Peter, this is Geert again. I think 2022 or 2021 is a little too early. We're very confident about the $650 million to $700 million. A big chunk of that you'll see continue into next year because the biggest part of that is related to construction capital, and within that bucket, it's mostly London poultry. But as Michael and I have indicated this morning, a big part of the thinking will be related to Shelbyville. And those clients are being solidified over the next couple of quarters as we get a better view of what, ultimately, that plant will need to be. We're finalizing our plans for next year. At this moment, it's too early to give you a specific number for next year, but I think that's a bit of the framework you should be using.

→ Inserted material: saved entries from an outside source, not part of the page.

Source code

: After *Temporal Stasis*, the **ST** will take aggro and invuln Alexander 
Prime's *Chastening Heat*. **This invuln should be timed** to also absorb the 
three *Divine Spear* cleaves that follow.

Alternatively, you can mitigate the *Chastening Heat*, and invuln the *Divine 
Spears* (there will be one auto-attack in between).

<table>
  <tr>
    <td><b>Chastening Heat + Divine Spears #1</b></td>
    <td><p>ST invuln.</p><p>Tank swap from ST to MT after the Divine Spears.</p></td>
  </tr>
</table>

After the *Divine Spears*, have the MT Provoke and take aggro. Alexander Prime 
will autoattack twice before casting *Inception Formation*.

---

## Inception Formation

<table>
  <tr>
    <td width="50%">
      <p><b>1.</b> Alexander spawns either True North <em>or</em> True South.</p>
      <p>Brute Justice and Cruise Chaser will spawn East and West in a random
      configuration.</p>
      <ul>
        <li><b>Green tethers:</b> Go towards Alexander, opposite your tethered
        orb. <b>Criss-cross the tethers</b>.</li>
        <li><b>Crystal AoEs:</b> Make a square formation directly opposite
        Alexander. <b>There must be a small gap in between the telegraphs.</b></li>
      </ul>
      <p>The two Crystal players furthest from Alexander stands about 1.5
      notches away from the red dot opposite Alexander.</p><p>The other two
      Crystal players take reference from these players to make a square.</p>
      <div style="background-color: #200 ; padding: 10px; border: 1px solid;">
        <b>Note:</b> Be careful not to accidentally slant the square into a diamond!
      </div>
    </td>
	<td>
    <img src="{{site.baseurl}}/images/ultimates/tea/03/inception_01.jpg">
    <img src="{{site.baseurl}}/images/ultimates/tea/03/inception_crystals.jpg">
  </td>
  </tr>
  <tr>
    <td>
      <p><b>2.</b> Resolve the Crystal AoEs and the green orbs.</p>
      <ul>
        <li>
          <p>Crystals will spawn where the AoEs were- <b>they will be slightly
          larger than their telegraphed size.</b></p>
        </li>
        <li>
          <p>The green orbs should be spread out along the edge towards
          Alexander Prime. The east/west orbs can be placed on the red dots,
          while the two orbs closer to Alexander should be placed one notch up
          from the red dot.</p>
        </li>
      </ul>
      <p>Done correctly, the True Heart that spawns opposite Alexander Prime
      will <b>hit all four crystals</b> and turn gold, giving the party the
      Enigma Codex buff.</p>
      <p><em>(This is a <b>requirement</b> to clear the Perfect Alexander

Okay. And then just lastly, on the meat protein side of the company. The Ontario packer margin was very strong during the quarter. Does that -- do you directly benefit from that? Or are there other things that could mitigate it? Hedging strategies, et cetera? Or would that have flowed through to your financial results in the quarter?
Peter, I turn your attention to Page #12 of the material that we sent out.
Yes, I'm looking at it, that's why I'm asking the question.
Yes. Well, but there are 3 components to that. The pork processor margin in the middle was strong, but the hog production margin on the left-hand side was weak relative to 5-year average, and the by-products were weak relative to 5-year average. So on balance, to look at the impact for the quarter, it was about 40 basis points relative to 5-year average. For the year, it was 110 basis points negative for the quarter, so I think it's important to look at all 3 of them. This is the market condition in aggregate that we experienced for the quarter and for the year.
Thank you. Ladies and gentlemen, this concludes your conference call for today. We thank you for participating, and we ask that you please disconnect your lines. Have a great day.